Sahel : L’ONU s’inquiète du recours croissant aux interventions militaires

NEW YORK – L’ONU n’a pas caché jeudi son inquiétude face au recours intensifié aux interventions militaires en Afrique de l’Ouest et au Sahel, soulignant que les solutions militaires ne peuvent suffire à elles seules à venir à bout des problèmes sécuritaires dans le continent.

Sahel : L’ONU s’inquiète du recours croissant aux interventions militaires
NEW YORK – L’ONU n’a pas caché jeudi son inquiétude face au recours intensifié aux interventions militaires en Afrique de l’Ouest et au Sahel, soulignant que les solutions militaires ne peuvent suffire à elles seules à venir à bout des problèmes sécuritaires dans le continent.
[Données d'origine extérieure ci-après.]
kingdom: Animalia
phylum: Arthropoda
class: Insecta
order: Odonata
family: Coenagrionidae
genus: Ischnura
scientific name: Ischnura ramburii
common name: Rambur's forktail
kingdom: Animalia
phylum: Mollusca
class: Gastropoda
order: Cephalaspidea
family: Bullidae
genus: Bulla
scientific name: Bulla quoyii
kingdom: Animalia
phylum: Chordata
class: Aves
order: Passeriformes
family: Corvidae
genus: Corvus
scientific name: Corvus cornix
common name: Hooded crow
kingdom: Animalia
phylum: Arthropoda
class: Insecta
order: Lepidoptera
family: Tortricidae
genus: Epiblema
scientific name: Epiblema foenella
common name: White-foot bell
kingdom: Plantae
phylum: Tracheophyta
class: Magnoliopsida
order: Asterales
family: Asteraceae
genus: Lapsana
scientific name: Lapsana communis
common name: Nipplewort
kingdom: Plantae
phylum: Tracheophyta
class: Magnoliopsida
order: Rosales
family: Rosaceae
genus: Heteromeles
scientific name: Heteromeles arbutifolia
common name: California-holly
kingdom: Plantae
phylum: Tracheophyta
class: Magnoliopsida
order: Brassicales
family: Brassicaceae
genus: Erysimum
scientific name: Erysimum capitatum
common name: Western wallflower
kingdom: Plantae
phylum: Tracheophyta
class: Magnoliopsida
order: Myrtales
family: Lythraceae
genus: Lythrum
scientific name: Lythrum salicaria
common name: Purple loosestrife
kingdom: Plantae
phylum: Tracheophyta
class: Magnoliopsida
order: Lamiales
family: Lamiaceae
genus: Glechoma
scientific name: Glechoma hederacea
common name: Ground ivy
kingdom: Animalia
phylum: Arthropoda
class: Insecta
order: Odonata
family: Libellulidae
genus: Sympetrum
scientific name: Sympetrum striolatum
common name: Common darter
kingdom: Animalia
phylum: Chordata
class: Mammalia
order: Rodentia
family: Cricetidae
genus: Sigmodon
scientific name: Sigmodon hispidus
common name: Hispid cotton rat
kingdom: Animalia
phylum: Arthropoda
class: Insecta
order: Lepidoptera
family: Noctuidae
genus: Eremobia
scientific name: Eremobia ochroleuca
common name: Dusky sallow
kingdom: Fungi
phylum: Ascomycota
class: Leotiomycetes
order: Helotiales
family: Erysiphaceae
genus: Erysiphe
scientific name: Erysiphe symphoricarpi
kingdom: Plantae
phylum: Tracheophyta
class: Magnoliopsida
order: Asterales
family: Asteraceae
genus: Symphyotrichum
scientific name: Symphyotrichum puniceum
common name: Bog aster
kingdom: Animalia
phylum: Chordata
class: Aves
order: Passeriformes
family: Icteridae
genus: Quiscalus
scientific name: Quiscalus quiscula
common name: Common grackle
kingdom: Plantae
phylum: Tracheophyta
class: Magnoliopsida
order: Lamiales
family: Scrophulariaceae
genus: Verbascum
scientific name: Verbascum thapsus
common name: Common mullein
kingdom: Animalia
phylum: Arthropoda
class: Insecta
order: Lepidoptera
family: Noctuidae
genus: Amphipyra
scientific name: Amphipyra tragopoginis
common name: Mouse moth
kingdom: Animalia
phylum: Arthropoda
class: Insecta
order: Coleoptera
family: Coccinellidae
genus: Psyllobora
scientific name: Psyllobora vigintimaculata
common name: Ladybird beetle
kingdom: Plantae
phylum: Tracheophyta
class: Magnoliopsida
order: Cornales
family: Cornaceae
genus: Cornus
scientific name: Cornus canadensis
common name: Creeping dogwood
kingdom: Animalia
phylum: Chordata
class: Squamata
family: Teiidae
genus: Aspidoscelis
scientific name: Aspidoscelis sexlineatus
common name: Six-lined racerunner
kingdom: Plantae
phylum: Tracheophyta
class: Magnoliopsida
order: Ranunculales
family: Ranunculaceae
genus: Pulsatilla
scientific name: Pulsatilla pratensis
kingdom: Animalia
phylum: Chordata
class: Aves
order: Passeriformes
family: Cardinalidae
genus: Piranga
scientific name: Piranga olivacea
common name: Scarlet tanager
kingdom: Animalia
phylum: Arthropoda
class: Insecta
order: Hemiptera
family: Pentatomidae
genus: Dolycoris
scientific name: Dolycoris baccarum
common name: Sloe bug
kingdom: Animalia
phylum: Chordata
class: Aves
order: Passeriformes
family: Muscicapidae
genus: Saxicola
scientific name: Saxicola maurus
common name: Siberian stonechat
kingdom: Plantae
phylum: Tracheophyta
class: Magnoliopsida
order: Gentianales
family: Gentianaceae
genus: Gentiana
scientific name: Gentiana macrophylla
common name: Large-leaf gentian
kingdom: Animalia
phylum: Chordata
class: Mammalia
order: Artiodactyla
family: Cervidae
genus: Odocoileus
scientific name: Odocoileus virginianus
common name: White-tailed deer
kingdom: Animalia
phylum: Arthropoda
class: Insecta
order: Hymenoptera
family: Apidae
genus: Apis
“Le recours croissant aux interventions militaires pour faire face aux problèmes de l’Afrique de l’Ouest et au Sahel est inquiétant”, écrit le chef de l’ONU dans son rapport semestriel sur l’évolution de la situation dans ces deux régions du continent, présenté jeudi au Conseil de sécurité.

M.Guterres soutient que “les solutions militaires bien que nécessaires, ne sont pas suffisantes”, plaidant pour une approche “holistique” pour lutter contre l’extrémisme violent. L’approche doit “mettre l’accent sur la bonne gouvernance, le dialogue et la médiation”, préconise le SG de l’ONU dans ce rapport retracant les activités du Bureau des Nations Unies pour l’Afrique de l’Ouest et le Sahel (Unowas), menées dans le cadre de la mise en oeuvre de la stratégie intégrée de l’ONU pour le Sahel.

Le déploiement des forces étrangères, notamment francaises et américaines, s’est intensifié ces dernières années au Sahel face à une opinion publique de plus en plus hostile à cette présence militaire.

Depuis le déclenchement de la crise au Mali en 2012, la présence militaire étrangère, autrefois limitée à la formation et la fourniture des équipements, s’est peu à peu renforcée par le déploiement des troupes au sol et l’installation de bases militaires dans plusieurs pays de la région.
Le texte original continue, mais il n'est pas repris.